Conditionnement et dressage canin : une réflexion sur les mécanismes de l’éducation
Dans le monde du dressage canin, on évoque très souvent les méthodes, les outils, les récompenses et les renforcements. Mais on oublie parfois de revenir à la base des mécanismes psychologiques qui gouvernent l’apprentissage du chien. En particulier, deux types de conditionnements fondamentaux méritent d’être distingués : le conditionnement classique (ou Pavlovien) et le conditionnement opérant (ou Skinnerien).

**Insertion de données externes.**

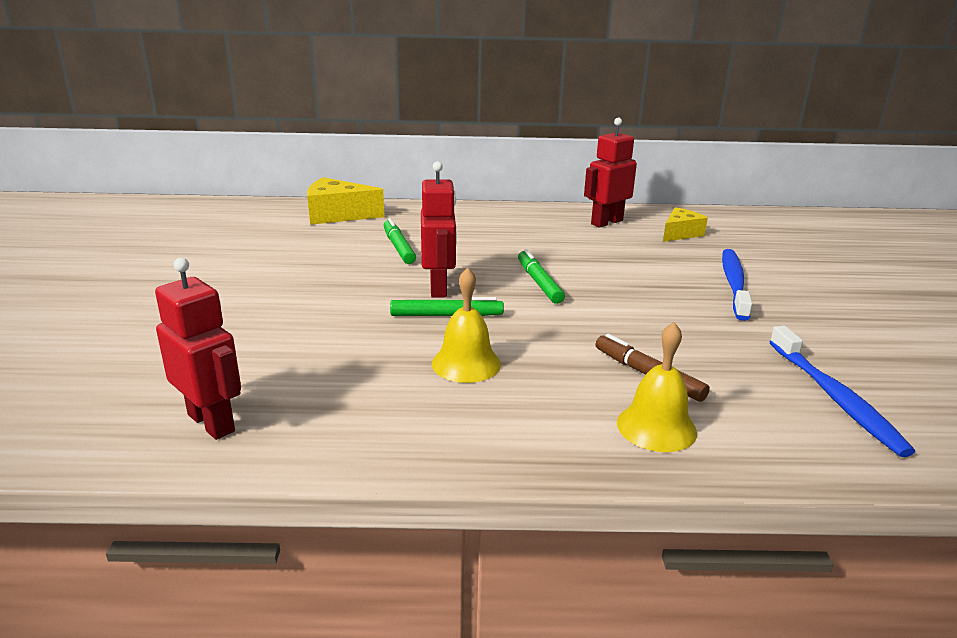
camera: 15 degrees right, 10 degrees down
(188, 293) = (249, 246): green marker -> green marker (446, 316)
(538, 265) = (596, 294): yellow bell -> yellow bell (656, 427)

Le conditionnement classique (Pavlov)
Découvert par Ivan Pavlov, ce type de conditionnement repose sur l’association inconsciente entre un stimulus neutre et une réponse émotionnelle ou physiologique. Le célèbre exemple des chiens de Pavlov qui salivent à la cloche illustre parfaitement ce mécanisme : la cloche, associée plusieurs fois à la présentation de nourriture, finit par provoquer la salivation seule.
Chez le chien, nous utilisons ce mécanisme en permanence sans même nous en rendre compte. Un ton de voix doux, une caresse, un sourire du maître répétés fréquemment peuvent devenir des renforçateurs puissants car ils s’associent à une sensation de bien-être. Ce n’est pas une action volontaire du chien pour obtenir quelque chose, c’est une réponse émotionnelle à une situation perçue comme agréable.
Le conditionnement opérant (Skinner)
B.F. Skinner a décrit un autre type d’apprentissage : le conditionnement opérant. Ici, l’animal agit volontairement pour obtenir une récompense (ou éviter une punition). C’est le système des renforcements positifs (friandises, jouets, jeux de mordant) et des renforcements négatifs (retrait d’une pression désagréable).
Aujourd’hui, la majorité des méthodes de dressage moderne reposent largement sur ce conditionnement opérant. On apprend au chien à « travailler » pour obtenir une récompense extérieure : sa balle, sa nourriture, son boudin, son jeu de mordant. Ces méthodes fonctionnent très bien techniquement, et permettent d’obtenir des comportements complexes et précis.
Le risque d’une relation « transactionnelle »
Pourtant, cette approche très opérante a une limite : le risque de centrer toute la motivation du chien sur l’objet de récompense, et non sur la relation avec le maître. Le chien exécute l’ordre pour obtenir sa balle, et non pour le plaisir de faire plaisir à son maître.
Or, le chien, en tant qu’animal social, descend d’un animal de meute dont la coopération avec le groupe est un besoin fondamental.
Bien utilisé, le conditionnement Pavlovien permet de renforcer puissamment cette dimension affective et sociale.
Une caresse, ou même un regard approbateur associé à une intonation chaleureuse peuvent déclencher chez le chien la libération d’ocytocine et d’endorphines — les hormones du plaisir social et de l’attachement.
Le chien apprend alors que le simple fait de satisfaire son maître est, en soi, source de plaisir, voir d’un plaisir supérieur à celui d’une récompense extérieure (balle, boudin, friandise…) .
Une piste d’équilibre
Idéalement, une éducation canine équilibrée devrait intégrer ces deux dimensions. Le conditionnement opérant est précieux pour apprendre les comportements. Mais le conditionnement classique permet de donner un sens émotionnel à ces comportements : faire plaisir à son maître devient, pour le chien, une fin en soi.
C’est probablement sur cet équilibre que reposent les meilleures relations maître-chien : un chien qui travaille bien et surtout qui travaille pour et avec son maître.